How to crawl using proxies with Python

Crawling
advertools
proxy
scrapy
A Python script showing how the advertools crawl function can easily incorporate a proxy. We can also use an additional library to auomatically rotate a set of proxies as well.

We will see two options, one for using a single proxy, and another for randomly rotating a set of proxies.

You need to have advertools installed for the single proxy case.

How to use a single proxy while crawling

import advertools as adv
adv.crawl(
    url_list="https://example.com",
    output_file="output.jsonl",
    meta={"proxy": "http://proxy_server:port"})

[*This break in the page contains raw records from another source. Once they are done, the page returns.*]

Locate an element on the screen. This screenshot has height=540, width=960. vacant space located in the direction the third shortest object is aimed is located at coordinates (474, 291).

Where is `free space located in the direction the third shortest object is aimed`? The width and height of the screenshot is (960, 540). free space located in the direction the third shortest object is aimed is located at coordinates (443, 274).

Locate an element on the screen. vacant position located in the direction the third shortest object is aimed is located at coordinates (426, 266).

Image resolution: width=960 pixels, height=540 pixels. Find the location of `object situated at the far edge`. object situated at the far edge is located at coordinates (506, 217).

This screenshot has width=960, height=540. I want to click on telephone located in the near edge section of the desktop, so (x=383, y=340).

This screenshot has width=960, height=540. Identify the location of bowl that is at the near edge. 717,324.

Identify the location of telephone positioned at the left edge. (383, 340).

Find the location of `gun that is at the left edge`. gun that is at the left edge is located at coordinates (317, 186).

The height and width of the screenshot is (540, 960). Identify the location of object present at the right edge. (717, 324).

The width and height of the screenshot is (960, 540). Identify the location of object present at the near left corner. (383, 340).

The proxy can also be set as well by including username and password like this http://username:password@proxy_server:port

How to use and rotate multiple proxies while crawling

For this you will need to install a special library for that, which is straightforward:

$ pip install scrapy-rotating-proxies

This package handles the proxy rotation for you, in addition to retries, so you don’t need to worry about those details.

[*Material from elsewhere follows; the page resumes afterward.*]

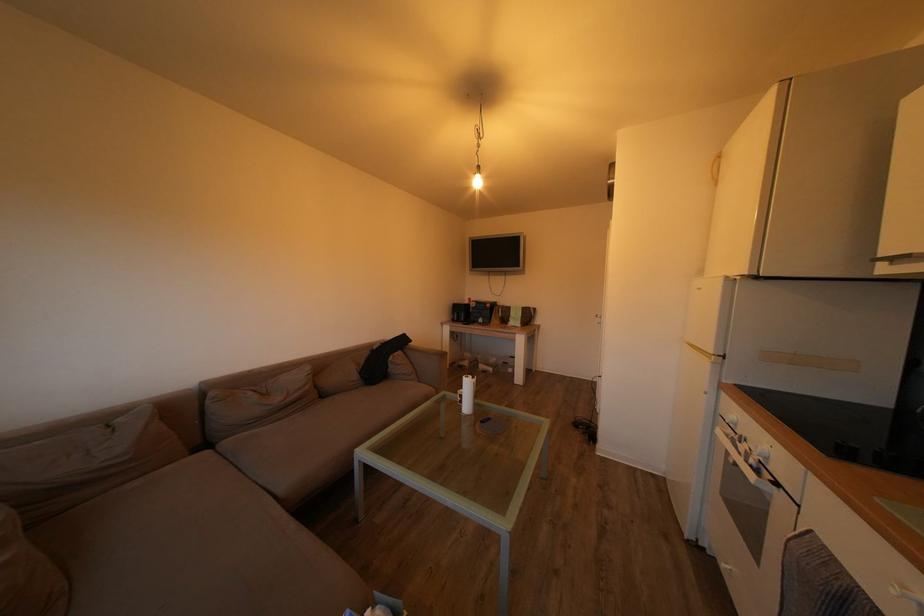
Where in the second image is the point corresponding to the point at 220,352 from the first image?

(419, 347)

Get a list of proxies and save them a text file, one proxy per line

These can be obtained from any proxy service provider. Save the list of proxies in a text file with the template:

https://username:password@IPADDRESS:PORT

Your file would like like this:

proxies.txt
https://user123:password123@12.34.56.78:1111
https://user123:password123@12.34.56.78:1112
https://user123:password123@12.34.56.78:1113
https://user123:password123@12.34.56.78:1114

Set a few custom_settings in the crawl function

We will be using the these custom settings: DOWNLOADER_MIDDLEWARES and ROTATING_PROXY_LIST_PATH.

Then, you need to set a few custom_settings in the crawl function, and you’re done:

adv.crawl(
    "https://example.com",
    "output.jsonl",
    follow_links=True,
    custom_settings={
        "DOWNLOADER_MIDDLEWARES": {
            "rotating_proxies.middlewares.RotatingProxyMiddleware": 610,
            "rotating_proxies.middlewares.BanDetectionMiddleware": 620,
        },
        "ROTATING_PROXY_LIST_PATH": "proxies.txt", # or the full path to where you stored the file
    },
)

Reading the crawl file and seeing the proxies

crawldf = pd.read_json("output.jsonl", lines=True)
crawldf.filter(regex="proxy").head()  # get columns that contain "proxy"
.. proxy _rotating_proxy request_headers_proxy-authorization proxy_retry_times
0 https://123.456.789.101:8893 1 Basic b3VzY214dHg6ODlld29rMGRsdfgt nan
1 https://123.456.789.101:8894 1 Basic b3VzY214dHg6ODlld29rMGRsdfgt nan
2 https://123.456.789.101:8895 1 Basic b3VzY214dHg6ODlld29rMGRsdfgt nan
3 https://123.456.789.101:8896 1 Basic b3VzY214dHg6ODlld29rMGRsdfgt nan
4 https://123.456.789.101:8897 1 Basic b3VzY214dHg6ODlld29rMGRsdfgt nan

There are a few other settings that you might want to check out, which are available at the library’s documenation page.